There was a ring at the front-door, decisive, sharp, and resonant.
"Great Heaven!" cried Harry; "if it should be he himself! Hide me away; put me out of sight." Her terror was piteous to behold: she shook in every limb.
"It is the post," said Mrs. Basil, contemptuously; and she was right.
The servant brought in a letter for her mistress.
"I don't know the hand," mused she. "Black-bordered, and black-sealed too." She opened it without excitement, and read it through: it was but a few lines.
"Your omen has proved true for once, Mrs. Coe," said she, in quiet tones. "This speaks of death."
"Whose death?" cried Harry.
"My husband's, Richard's father. Carew of Crompton died last night."

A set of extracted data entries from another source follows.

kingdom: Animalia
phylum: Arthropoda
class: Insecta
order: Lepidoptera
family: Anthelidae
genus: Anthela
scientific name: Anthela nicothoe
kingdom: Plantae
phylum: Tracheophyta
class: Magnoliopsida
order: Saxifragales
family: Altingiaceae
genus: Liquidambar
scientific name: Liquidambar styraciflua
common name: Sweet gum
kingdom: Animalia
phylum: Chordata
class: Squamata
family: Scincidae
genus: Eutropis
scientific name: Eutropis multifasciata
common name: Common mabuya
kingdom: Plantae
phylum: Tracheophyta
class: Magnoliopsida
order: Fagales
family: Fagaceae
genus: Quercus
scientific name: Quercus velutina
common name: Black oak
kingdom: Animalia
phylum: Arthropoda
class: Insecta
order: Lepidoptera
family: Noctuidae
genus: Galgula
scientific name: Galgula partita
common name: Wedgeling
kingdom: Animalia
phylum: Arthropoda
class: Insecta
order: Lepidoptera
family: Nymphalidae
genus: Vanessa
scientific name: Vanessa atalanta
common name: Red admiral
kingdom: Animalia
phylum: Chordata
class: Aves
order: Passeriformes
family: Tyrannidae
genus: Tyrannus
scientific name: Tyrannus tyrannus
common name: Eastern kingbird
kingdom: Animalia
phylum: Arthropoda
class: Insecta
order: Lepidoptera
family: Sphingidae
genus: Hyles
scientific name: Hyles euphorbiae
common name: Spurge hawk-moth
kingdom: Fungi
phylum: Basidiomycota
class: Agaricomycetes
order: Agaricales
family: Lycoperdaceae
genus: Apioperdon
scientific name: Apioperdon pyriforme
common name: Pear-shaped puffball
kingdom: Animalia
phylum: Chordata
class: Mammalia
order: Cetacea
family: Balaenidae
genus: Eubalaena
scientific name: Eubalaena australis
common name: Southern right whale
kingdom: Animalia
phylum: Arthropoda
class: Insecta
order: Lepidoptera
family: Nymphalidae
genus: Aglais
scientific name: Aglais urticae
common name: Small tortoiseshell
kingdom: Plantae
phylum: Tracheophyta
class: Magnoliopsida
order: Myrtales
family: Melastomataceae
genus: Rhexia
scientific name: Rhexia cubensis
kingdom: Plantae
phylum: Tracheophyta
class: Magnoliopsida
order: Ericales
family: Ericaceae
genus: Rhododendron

There was no sorrow in the aged woman's face: a gravity, unmixed with tenderness, possessed it. Carew was naught to her, and had been naught for twoscore years. But the tide of memory was at its flow within her brain; and because the Past is Past it touches us. This man had loved her once, after his own scornful manner, when he was young, and before power and selfishness had made him stone. He had been the father of her only son, and now he was Dead.
"I am so sorry," said Harry, not quite knowing what to say.
"There is no need for sorrow," replied the other, quietly. "Let us go up stairs and finish our work."